## [Data]
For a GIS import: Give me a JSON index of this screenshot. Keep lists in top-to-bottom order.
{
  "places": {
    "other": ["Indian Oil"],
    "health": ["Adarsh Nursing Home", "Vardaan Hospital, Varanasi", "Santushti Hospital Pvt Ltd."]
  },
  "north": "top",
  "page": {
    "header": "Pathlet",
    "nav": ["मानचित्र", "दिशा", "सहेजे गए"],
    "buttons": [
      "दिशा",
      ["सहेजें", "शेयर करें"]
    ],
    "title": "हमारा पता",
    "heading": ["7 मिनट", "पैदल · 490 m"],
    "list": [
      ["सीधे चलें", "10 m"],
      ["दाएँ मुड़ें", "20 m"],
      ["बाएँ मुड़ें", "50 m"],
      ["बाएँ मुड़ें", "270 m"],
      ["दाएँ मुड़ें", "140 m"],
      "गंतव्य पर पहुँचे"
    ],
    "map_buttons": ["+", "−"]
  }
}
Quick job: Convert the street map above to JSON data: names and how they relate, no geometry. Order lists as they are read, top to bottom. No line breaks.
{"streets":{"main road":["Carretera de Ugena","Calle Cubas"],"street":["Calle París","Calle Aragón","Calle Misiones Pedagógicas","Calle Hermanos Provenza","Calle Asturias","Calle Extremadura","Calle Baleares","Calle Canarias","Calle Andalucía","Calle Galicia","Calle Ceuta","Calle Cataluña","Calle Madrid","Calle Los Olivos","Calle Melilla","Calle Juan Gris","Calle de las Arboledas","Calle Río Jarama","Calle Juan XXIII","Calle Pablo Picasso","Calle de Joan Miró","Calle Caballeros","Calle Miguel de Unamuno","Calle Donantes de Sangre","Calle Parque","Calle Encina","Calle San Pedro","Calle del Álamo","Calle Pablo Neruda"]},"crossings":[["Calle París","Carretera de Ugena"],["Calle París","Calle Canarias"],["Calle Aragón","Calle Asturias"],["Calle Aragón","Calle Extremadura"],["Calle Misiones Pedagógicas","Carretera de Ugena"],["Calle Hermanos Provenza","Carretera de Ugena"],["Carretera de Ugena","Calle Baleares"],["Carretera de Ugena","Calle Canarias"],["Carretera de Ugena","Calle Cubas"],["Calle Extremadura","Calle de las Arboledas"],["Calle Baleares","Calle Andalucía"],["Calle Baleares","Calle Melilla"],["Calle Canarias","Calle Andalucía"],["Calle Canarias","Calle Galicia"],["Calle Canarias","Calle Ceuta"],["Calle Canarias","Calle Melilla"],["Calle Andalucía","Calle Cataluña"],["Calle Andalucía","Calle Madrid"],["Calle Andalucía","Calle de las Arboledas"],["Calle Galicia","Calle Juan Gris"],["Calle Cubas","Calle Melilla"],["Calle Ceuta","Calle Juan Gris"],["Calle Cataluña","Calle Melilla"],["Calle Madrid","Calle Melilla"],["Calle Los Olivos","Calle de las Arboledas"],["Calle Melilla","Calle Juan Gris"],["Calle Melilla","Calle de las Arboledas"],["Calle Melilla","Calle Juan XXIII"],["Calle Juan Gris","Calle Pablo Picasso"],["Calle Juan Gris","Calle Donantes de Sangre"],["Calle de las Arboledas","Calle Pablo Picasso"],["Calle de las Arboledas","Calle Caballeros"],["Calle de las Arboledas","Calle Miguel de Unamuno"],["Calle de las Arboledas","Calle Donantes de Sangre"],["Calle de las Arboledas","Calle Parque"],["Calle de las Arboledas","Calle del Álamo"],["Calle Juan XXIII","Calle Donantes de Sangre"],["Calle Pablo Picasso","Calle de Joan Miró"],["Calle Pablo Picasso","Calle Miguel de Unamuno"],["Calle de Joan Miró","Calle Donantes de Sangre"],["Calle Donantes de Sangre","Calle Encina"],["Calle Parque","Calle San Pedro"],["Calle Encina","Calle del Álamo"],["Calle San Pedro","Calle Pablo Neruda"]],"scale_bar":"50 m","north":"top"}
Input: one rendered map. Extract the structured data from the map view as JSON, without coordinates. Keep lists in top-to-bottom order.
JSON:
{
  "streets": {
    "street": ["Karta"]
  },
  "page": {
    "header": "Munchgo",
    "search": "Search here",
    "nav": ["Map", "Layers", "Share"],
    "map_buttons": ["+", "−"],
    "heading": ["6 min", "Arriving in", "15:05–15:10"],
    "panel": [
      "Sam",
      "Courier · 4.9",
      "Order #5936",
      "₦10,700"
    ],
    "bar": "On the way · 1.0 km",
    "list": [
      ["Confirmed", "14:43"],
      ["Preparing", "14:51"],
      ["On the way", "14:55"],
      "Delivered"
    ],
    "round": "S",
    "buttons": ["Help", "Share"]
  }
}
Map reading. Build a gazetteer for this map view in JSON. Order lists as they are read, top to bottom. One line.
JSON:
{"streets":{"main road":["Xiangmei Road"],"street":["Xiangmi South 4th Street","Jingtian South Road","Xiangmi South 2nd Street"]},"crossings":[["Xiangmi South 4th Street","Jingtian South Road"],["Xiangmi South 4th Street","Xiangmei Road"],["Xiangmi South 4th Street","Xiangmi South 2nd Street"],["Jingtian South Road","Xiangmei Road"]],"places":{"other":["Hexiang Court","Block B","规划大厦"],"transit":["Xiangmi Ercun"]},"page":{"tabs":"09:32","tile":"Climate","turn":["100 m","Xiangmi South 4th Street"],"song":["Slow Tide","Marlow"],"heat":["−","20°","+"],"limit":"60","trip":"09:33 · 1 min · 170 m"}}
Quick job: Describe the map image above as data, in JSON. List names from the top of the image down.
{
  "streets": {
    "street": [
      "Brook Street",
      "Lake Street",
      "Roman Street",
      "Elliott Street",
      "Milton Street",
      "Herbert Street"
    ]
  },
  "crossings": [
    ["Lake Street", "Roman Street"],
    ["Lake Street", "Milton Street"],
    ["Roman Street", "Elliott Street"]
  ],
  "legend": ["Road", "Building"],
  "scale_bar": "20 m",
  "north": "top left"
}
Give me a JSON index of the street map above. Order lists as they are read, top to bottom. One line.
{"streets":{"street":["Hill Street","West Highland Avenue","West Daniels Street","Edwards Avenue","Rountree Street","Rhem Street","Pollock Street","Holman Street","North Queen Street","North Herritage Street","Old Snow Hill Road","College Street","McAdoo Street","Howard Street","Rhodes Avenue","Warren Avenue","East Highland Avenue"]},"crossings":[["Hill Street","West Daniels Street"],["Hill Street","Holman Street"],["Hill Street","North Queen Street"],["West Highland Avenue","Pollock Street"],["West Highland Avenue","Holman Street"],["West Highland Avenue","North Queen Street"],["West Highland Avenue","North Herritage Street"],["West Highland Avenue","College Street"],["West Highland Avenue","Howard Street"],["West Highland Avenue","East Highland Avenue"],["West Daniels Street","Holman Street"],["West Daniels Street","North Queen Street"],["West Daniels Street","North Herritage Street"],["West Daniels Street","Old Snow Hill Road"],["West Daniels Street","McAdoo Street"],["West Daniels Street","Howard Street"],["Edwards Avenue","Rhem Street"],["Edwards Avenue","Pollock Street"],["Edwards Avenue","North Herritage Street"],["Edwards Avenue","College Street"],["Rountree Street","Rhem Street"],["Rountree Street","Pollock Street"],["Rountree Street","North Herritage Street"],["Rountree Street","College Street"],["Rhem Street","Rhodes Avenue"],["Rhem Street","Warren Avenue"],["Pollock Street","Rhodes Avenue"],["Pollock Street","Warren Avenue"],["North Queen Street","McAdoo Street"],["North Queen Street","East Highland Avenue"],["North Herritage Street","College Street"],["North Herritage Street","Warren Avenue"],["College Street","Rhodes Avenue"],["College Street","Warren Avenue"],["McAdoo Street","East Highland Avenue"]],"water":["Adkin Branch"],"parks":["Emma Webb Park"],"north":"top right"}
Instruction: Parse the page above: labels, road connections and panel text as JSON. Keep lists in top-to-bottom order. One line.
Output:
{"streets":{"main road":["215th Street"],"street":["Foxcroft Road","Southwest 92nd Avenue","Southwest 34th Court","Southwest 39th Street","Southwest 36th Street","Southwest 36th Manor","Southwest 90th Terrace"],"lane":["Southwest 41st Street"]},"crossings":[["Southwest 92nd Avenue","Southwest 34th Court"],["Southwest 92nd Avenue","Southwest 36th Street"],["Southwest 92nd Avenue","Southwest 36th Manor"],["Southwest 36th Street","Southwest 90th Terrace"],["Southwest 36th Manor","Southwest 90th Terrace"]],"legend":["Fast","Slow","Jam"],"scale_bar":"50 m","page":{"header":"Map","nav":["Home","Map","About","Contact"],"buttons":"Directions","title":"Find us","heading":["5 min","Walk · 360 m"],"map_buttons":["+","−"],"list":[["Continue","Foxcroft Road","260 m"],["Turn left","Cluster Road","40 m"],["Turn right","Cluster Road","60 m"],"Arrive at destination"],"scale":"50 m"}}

## [Required work]
Look for the word "Quick" throughout the material above and copy every line that has it.

## [Reply]
Quick job: Convert the street map above to JSON data: names and how they relate, no geometry. Order lists as they are read, top to bottom. No line breaks.
Quick job: Describe the map image above as data, in JSON. List names from the top of the image down.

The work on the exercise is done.